§ Document layout detection data:
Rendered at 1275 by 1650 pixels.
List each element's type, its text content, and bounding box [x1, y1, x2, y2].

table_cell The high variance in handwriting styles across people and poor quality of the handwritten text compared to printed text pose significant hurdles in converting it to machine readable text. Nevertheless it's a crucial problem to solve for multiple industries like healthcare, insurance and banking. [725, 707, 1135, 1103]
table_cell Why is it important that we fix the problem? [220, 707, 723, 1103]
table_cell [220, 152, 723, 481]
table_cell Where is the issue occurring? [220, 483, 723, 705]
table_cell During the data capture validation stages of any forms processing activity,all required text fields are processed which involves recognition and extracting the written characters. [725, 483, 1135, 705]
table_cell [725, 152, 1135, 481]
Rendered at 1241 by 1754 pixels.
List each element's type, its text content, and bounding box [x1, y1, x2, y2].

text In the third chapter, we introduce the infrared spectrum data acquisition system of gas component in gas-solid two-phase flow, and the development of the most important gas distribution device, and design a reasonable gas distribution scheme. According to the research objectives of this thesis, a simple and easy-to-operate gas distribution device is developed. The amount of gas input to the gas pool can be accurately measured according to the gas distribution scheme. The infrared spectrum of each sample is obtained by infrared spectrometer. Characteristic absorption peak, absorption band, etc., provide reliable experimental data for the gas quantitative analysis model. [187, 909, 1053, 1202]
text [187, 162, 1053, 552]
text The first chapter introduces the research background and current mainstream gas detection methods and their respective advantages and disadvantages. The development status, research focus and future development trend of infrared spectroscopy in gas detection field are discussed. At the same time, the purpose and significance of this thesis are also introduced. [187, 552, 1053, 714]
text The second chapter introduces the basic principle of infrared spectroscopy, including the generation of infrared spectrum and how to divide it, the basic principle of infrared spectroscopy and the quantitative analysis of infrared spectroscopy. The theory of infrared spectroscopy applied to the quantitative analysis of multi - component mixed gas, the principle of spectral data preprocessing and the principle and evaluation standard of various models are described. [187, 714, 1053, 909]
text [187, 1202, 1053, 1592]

§ Work instructions: All the entries should be written out again precisely.

§ Answer box:
Rendered at 1275 by 1650 pixels.
List each element's type, its text content, and bounding box [x1, y1, x2, y2].

table_cell The high variance in handwriting styles across people and poor quality of the handwritten text compared to printed text pose significant hurdles in converting it to machine readable text. Nevertheless it's a crucial problem to solve for multiple industries like healthcare, insurance and banking. [725, 707, 1135, 1103]
table_cell Why is it important that we fix the problem? [220, 707, 723, 1103]
table_cell [220, 152, 723, 481]
table_cell Where is the issue occurring? [220, 483, 723, 705]
table_cell During the data capture validation stages of any forms processing activity,all required text fields are processed which involves recognition and extracting the written characters. [725, 483, 1135, 705]
table_cell [725, 152, 1135, 481]
Rendered at 1241 by 1754 pixels.
List each element's type, its text content, and bounding box [x1, y1, x2, y2].

text In the third chapter, we introduce the infrared spectrum data acquisition system of gas component in gas-solid two-phase flow, and the development of the most important gas distribution device, and design a reasonable gas distribution scheme. According to the research objectives of this thesis, a simple and easy-to-operate gas distribution device is developed. The amount of gas input to the gas pool can be accurately measured according to the gas distribution scheme. The infrared spectrum of each sample is obtained by infrared spectrometer. Characteristic absorption peak, absorption band, etc., provide reliable experimental data for the gas quantitative analysis model. [187, 909, 1053, 1202]
text [187, 162, 1053, 552]
text The first chapter introduces the research background and current mainstream gas detection methods and their respective advantages and disadvantages. The development status, research focus and future development trend of infrared spectroscopy in gas detection field are discussed. At the same time, the purpose and significance of this thesis are also introduced. [187, 552, 1053, 714]
text The second chapter introduces the basic principle of infrared spectroscopy, including the generation of infrared spectrum and how to divide it, the basic principle of infrared spectroscopy and the quantitative analysis of infrared spectroscopy. The theory of infrared spectroscopy applied to the quantitative analysis of multi - component mixed gas, the principle of spectral data preprocessing and the principle and evaluation standard of various models are described. [187, 714, 1053, 909]
text [187, 1202, 1053, 1592]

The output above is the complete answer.